L’objet du GTSMS fait écho à celui du GHT. En effet, on y retrouve la volonté d’une stratégie commune d’accompagnement des personnes âgées, similaire à la « stratégie de prise en charge commune et graduée du patient »[6] prévue pour les GHT. Il en va de même pour l’objectif de rationalisation des modes de gestion par la mise en commun de fonctions, prévu pour les deux dispositifs.

De plus, à l’instar du GHT où la conclusion d’un projet médical partagé est obligatoire ; le GTSMS devra rédiger un « projet d’accompagnement partagé ».

Enfin, les textes prévoient explicitement que le GTSMS devra adopter la forme juridique du GCSMS. A cet effet, il pourra assurer les mêmes missions :

  • « Permettre les interventions communes des professionnels des secteurs sociaux, médico-sociaux et sanitaires, des professionnels salariés du groupement ainsi que des professionnels associés par convention ;
  • Être autorisé, à la demande des membres, à exercer directement les missions et prestations des établissements et services […] et à assurer directement, à la demande de l’un ou plusieurs de ses membres, l’exploitation de l’autorisation après accord de l’autorité l’ayant délivrée ;
  • Être chargé de procéder aux fusions et regroupements […] ;Créer des réseaux sociaux ou médico-sociaux avec les personnes mentionnées au premier alinéa et adhérer à ces mêmes réseaux ou aux réseaux et groupements de coopération ou d’intérêt public […] ;
  • Être chargé pour le compte de ses membres des activités de pharmacie à usage interne […]. »[7]

C – LE FONCTIONNEMENT DU GTSMS

Le GTSMS, qui devrait prendre la forme juridique du GCSMS, serait dirigé par un directeur d’établissement sanitaire, social ou médico-social nommé par le directeur général de l’ARS, après avis du président du conseil départemental et sur proposition de l’assemblée générale (AG).
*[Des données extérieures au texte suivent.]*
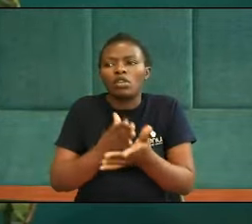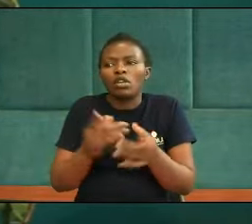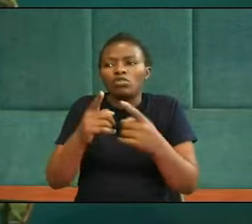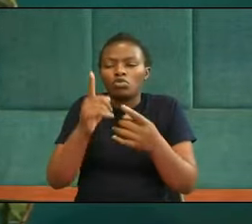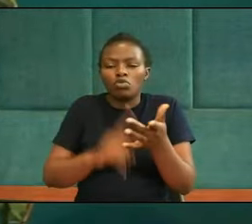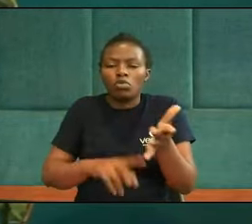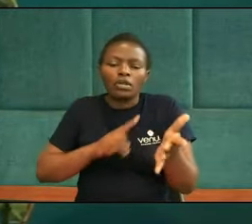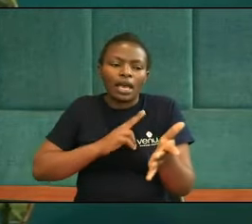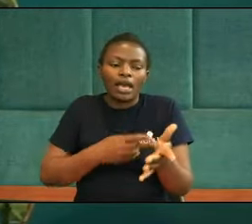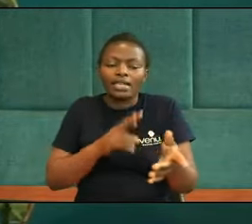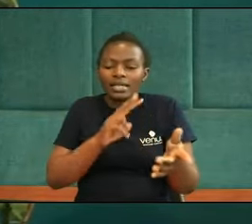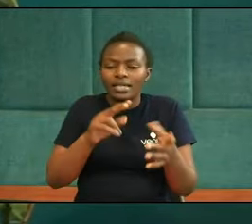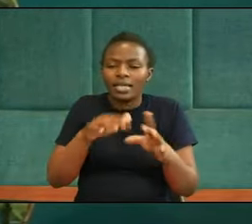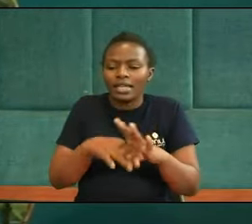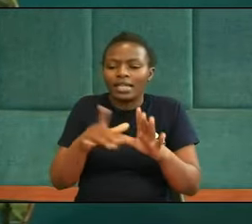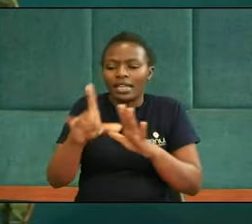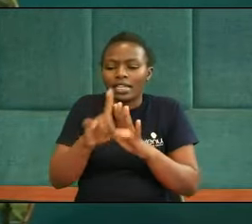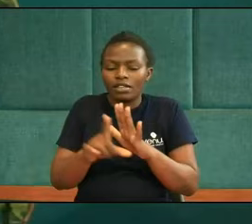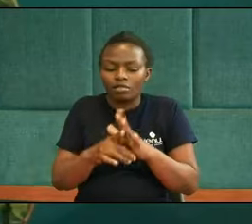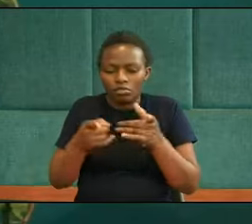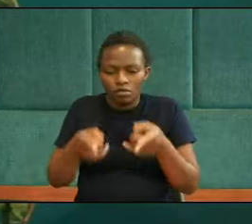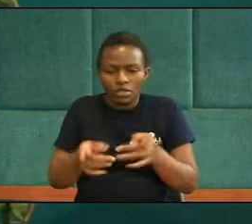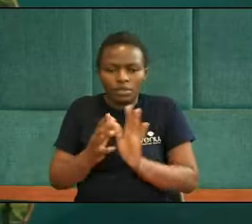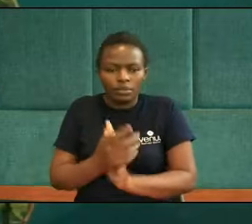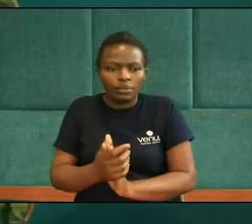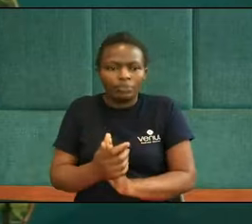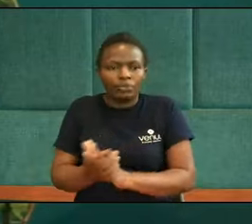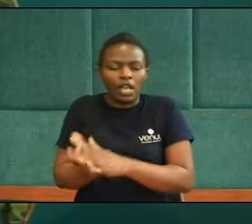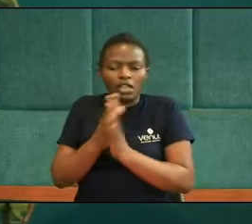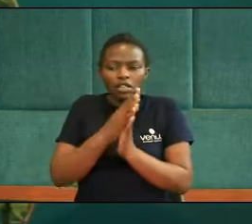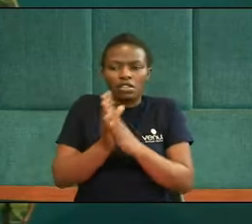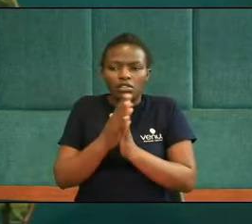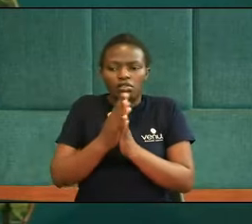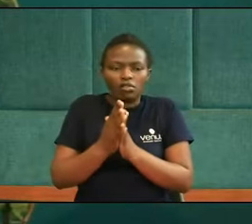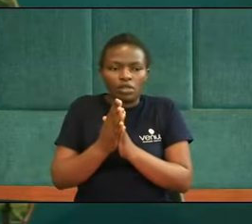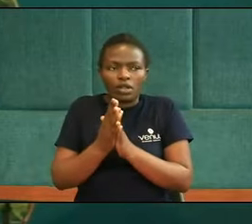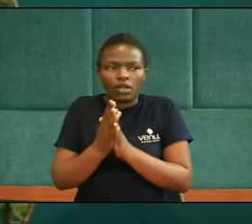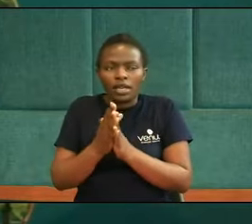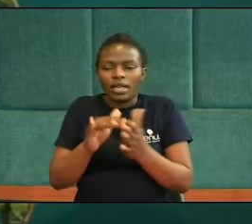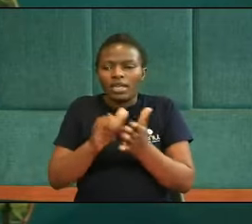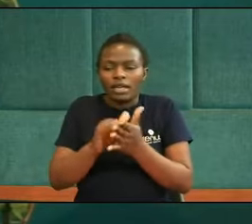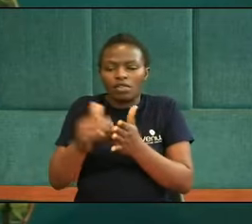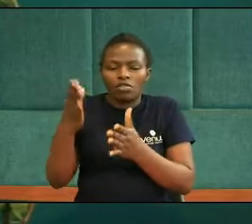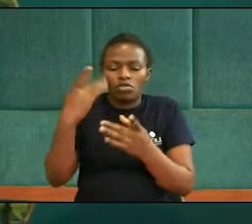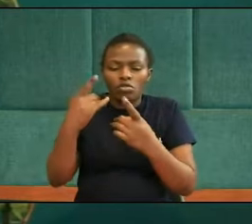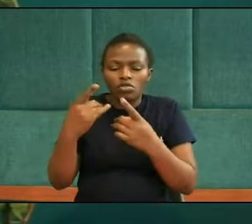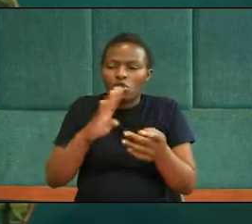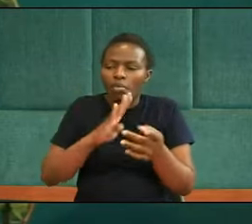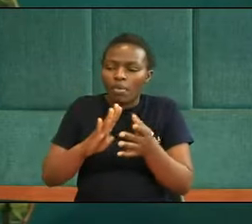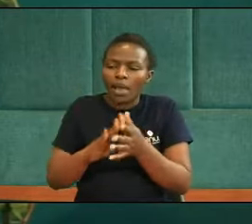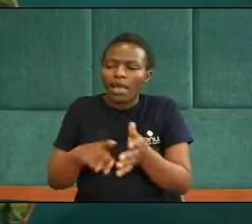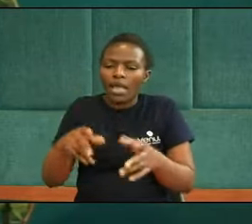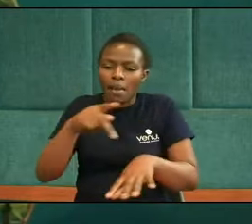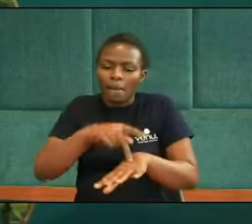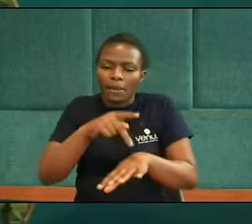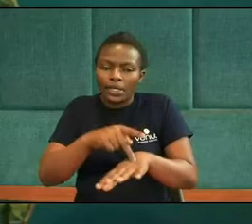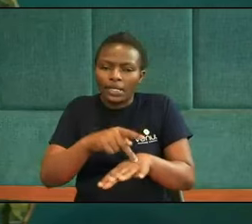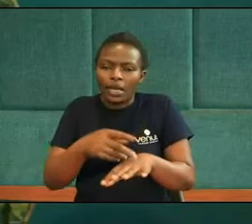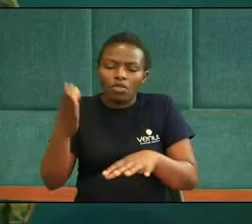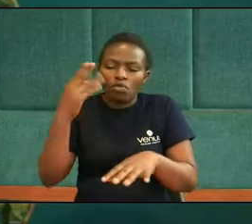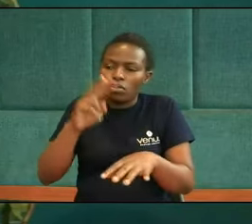seen in the lesson today The story essentially that was told by Peter Lewis Is a vision that Daniel had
En l’absence de proposition de l’AG, seul l’avis de la collectivité serait pris en compte. Il serait alors nécessaire de recueillir l’avis de tous les présidents des conseils départementaux concernés dans le cas d’un GTSMS interdépartemental.

Le directeur nommé serait chargé du pilotage des fonctions exercées par le groupement pour le compte de ses membres et le représenterait. Il élaborerait également son budget, approuvé par l’AG. Le GTSMS disposerait donc d’un budget autonome, pourrait se constituer des fonds propres et recourir à l’emprunt.

Enfin, il pourrait être employeur, à la différence du GHT, et les recrutements seraient assurés par le directeur.

2 – UN DISPOSITIF « GHT 2.0 »

A – VERS UNE COOPERATION ORGANIQUE ET PLUS SEULEMENT CONVENTIONNELLE

Dans le cadre des débats parlementaires sur la proposition de loi, il a été question de ne pas reproduire les erreurs commises avec le GHT. En effet, la mise en place de ces derniers a été très hétéroclite et leur maturité n’est pas identique sur tous les territoires.

Ainsi, une rectification majeure a été apportée avec le GTSMS : celui-ci ne prendrait plus uniquement la forme juridique d’une coopération conventionnelle mais au contraire, d’une coopération organique, sur le schéma des GCSMS. 

Le GTSMS conduirait donc les établissements à créer une nouvelle entité juridique, pouvant notamment détenir un patrimoine et un budget propre et assurer une gestion centralisée par le biais d’une nouvelle gouvernance.

B – L’ABSENCE DE CONTRAINTE DANS LES MUTUALISATIONS 

Seconde nouveauté issue de l’expérience des GHT : les mutualisations ont été réintroduites mais de manière facultative. Alors que pour les GHT, certaines fonctions sont obligatoirement mutualisées, pour les GTSMS, les textes ne proposent qu’une liste de matières, à charge pour les établissements de sélectionner les plus pertinentes.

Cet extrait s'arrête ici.